Abe, 59, who became prime minister less than a year ago, promised to boost the inflation rate to 2 percent, weaken the yen and lift Japan out of an economic malaise that has persisted since the nation’s asset bubble burst in the early 1990s.
Japan’s economy, which was surpassed in size by China in 2010, has grown an average of 0.84 percent annually in the past two decades, while consumer prices have declined an average 0.2 percent over the past 15 years, data compiled by Bloomberg show.
After Abe appointed Haruhiko Kuroda to lead the Bank of Japan, the central bank began a quantitative-easing program in April to purchase more than 7 trillion yen of government debt each month.
While the purchases cut yields on Japan’s 10-year bonds to 0.67 percent from this year’s high of 1 percent in May, they have also accelerated inflation as the yen heads for the biggest loss against the dollar since 1979 with a 16 percent slump.
Consumer prices in Japan have increased every month since June and jumped 1.1 percent from a year earlier in September and October, the most since 2008. That’s left real yields on Japan’s 10-year notes negative for three months, the longest stretch in five years, data compiled by Bloomberg show.
The opposite is happening in the U.S. Since reaching a three-year high of 3.9 percent in September 2011, consumer price gains have slowed. In October, prices rose 1 percent from a year earlier, according to a Nov. 20 Labor-Department report.
The Fed’s preferred measure of U.S. inflation, the personal consumption expenditures deflator, showed last week that prices rose 0.7 percent in October, the least since 2009. The gauge has failed to meet the Fed’s 2 percent target for 18 months.
“The Japanese have experience with 15 years of disinflation,” Hideo Shimomura, who oversees about $59 billion as chief fund investor at Mitsubishi UFJ Asset Management Co. in Tokyo, part of Japan’s largest publicly traded bank, said in a telephone interview Nov. 26. “Now it is spreading to the U.S. It’s worthwhile to take long-end risk in portfolios.”
Mitsubishi UFJ bought 10-year notes in November, he said.
Abe’s goal of weakening the yen to help the nation’s exporters suggests longer-dated Treasuries remain attractive for Japanese investors who are curtailing their investments in higher-risk emerging-market debt.
Investors in Japan are buying fewer developing-nation bonds than at any time since 2009, Ministry of Finance data show. The Bloomberg USD Emerging Market Composite Bond Index has fallen 4.2 percent in 2013.
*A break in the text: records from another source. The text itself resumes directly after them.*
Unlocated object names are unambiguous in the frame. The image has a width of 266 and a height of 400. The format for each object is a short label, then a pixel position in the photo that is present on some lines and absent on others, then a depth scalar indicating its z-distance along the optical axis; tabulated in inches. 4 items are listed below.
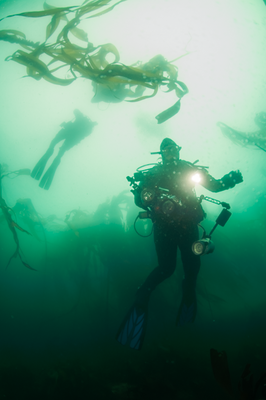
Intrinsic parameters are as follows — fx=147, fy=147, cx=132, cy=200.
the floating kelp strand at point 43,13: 126.6
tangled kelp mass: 141.0
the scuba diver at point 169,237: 121.8
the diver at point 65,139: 303.4
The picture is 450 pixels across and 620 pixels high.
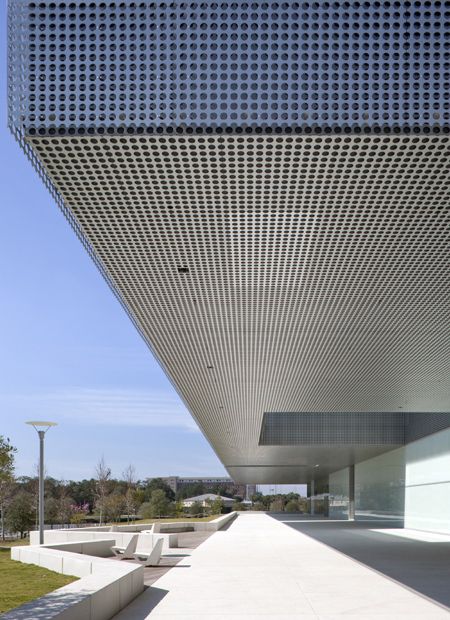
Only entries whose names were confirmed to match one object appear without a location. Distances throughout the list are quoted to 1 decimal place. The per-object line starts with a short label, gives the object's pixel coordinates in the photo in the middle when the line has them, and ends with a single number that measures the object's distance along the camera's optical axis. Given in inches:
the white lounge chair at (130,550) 569.0
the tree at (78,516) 2032.0
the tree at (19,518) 1437.0
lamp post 650.8
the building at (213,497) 3891.2
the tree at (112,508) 2081.7
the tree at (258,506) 3997.0
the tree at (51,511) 2003.0
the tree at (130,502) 2161.2
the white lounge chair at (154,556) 538.9
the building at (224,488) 5890.8
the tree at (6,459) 859.4
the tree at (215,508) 2586.1
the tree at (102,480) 1965.8
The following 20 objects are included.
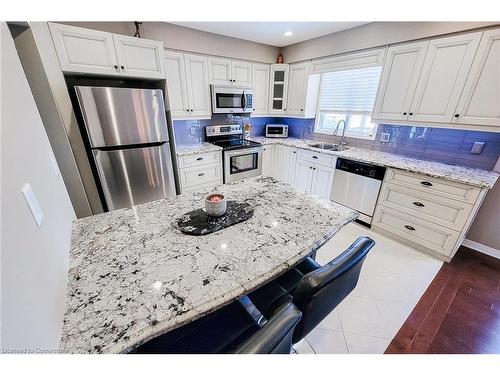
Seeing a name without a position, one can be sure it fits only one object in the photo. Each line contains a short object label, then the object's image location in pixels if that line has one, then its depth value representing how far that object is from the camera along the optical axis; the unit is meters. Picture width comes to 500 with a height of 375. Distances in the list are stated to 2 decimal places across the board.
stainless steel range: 3.12
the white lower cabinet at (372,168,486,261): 1.87
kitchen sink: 3.15
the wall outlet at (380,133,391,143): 2.72
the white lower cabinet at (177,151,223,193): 2.78
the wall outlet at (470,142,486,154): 2.06
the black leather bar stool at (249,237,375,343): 0.72
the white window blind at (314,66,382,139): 2.79
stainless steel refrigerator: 1.89
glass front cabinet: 3.51
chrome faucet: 3.13
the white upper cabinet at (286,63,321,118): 3.27
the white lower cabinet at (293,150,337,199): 2.88
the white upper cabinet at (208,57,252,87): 2.94
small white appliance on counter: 3.94
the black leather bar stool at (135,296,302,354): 0.56
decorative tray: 1.01
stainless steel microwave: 2.99
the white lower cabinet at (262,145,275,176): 3.57
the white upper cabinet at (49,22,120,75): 1.72
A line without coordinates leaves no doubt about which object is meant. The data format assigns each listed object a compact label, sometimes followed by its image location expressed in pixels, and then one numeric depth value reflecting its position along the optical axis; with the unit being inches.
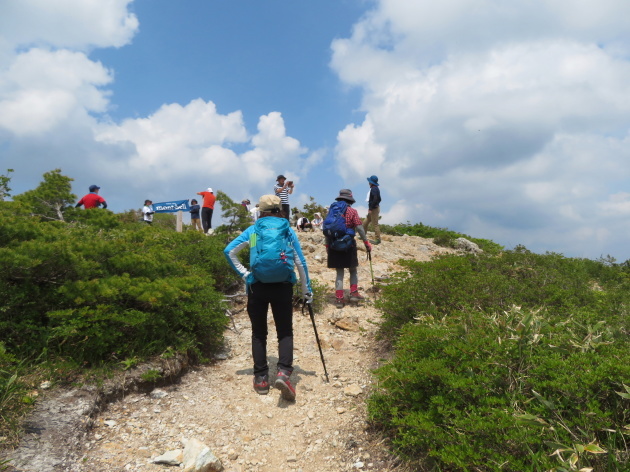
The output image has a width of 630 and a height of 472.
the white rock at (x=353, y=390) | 188.9
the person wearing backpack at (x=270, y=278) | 180.9
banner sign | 459.8
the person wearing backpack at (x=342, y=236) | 310.3
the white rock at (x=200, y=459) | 133.0
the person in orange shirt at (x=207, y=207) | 630.5
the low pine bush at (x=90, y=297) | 163.0
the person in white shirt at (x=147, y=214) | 690.5
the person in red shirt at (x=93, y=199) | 424.2
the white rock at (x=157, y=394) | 176.2
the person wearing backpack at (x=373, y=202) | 485.1
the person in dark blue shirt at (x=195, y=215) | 712.4
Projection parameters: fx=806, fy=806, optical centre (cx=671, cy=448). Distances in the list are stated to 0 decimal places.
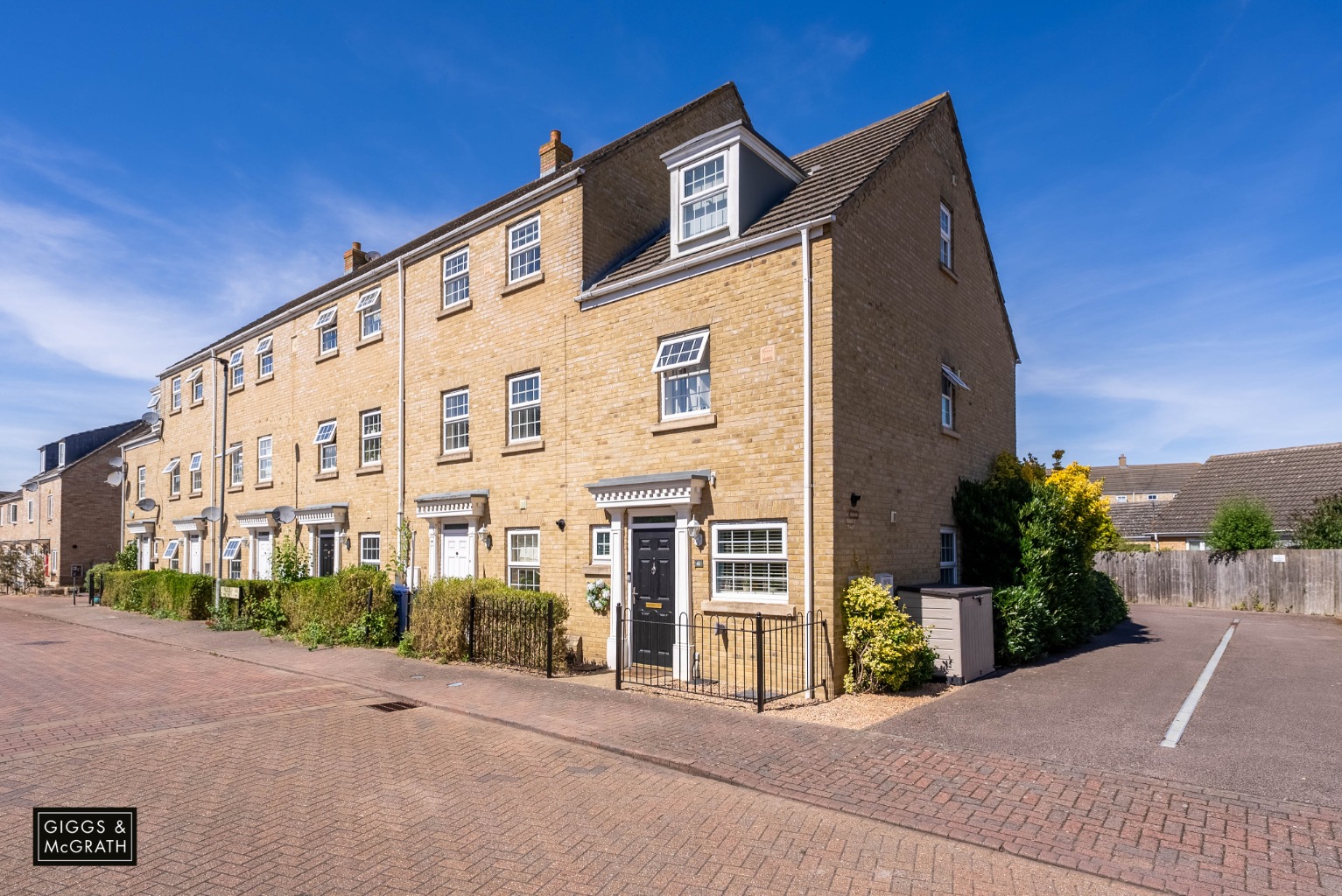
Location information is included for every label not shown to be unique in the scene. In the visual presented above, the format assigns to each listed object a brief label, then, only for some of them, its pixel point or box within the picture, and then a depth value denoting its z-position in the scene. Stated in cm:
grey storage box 1161
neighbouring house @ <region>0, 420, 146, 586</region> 3856
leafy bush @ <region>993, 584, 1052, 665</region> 1327
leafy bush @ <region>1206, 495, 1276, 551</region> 2605
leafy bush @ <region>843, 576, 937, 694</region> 1078
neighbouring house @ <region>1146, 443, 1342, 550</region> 3084
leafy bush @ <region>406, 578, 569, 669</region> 1310
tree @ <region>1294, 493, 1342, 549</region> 2453
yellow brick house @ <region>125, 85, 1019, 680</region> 1164
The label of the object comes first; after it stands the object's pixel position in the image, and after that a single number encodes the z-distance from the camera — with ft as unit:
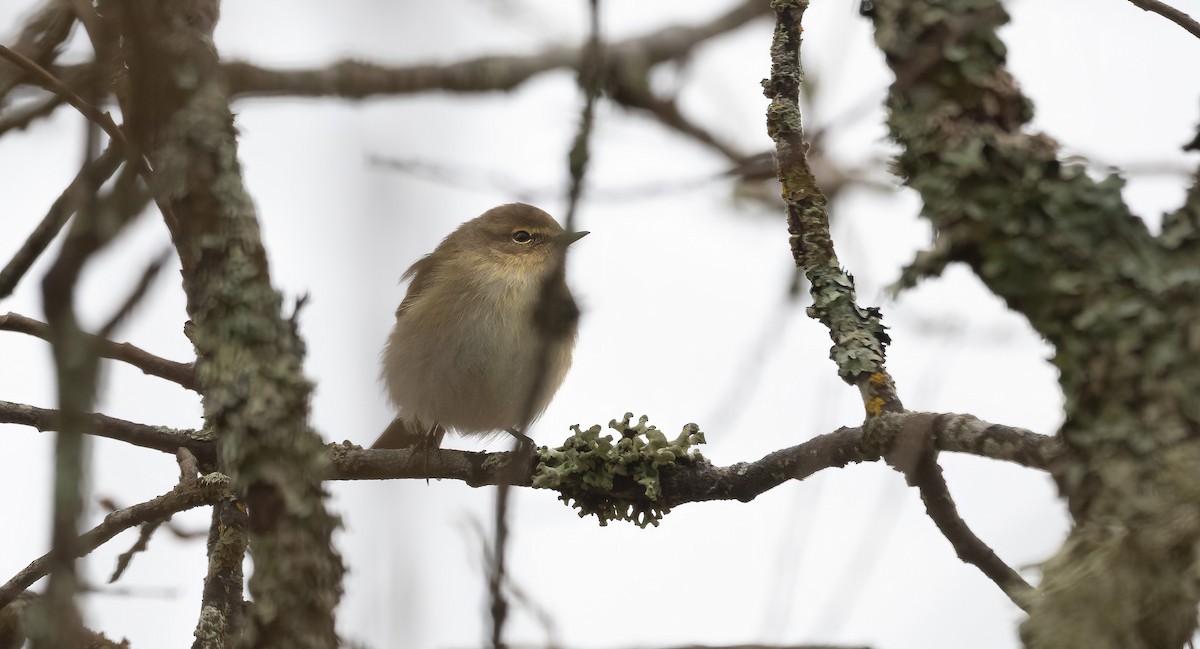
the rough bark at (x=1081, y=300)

While 10-year Treasuries have lost 7 percent this year, they returned 10 percent in yen terms because of the currency’s drop against the dollar, according to Bank of America Merrill Lynch indexes. Forecasters predict the yen will depreciate 5.6 percent more by the end of 2014, the most of any Asian currency, data compiled by Bloomberg show.
Sumitomo Mitsui Trust Asset Management Co.’s Hideaki Kuriki favors 30-year Treasuries, the longest-maturity U.S. debt.
“The growth rate is still low and the inflation rate is still low,” Kuriki, a money manager who helps oversee about $41 billion at Sumitomo Mitsui Trust, said in a telephone interview. “I bought a few months ago.”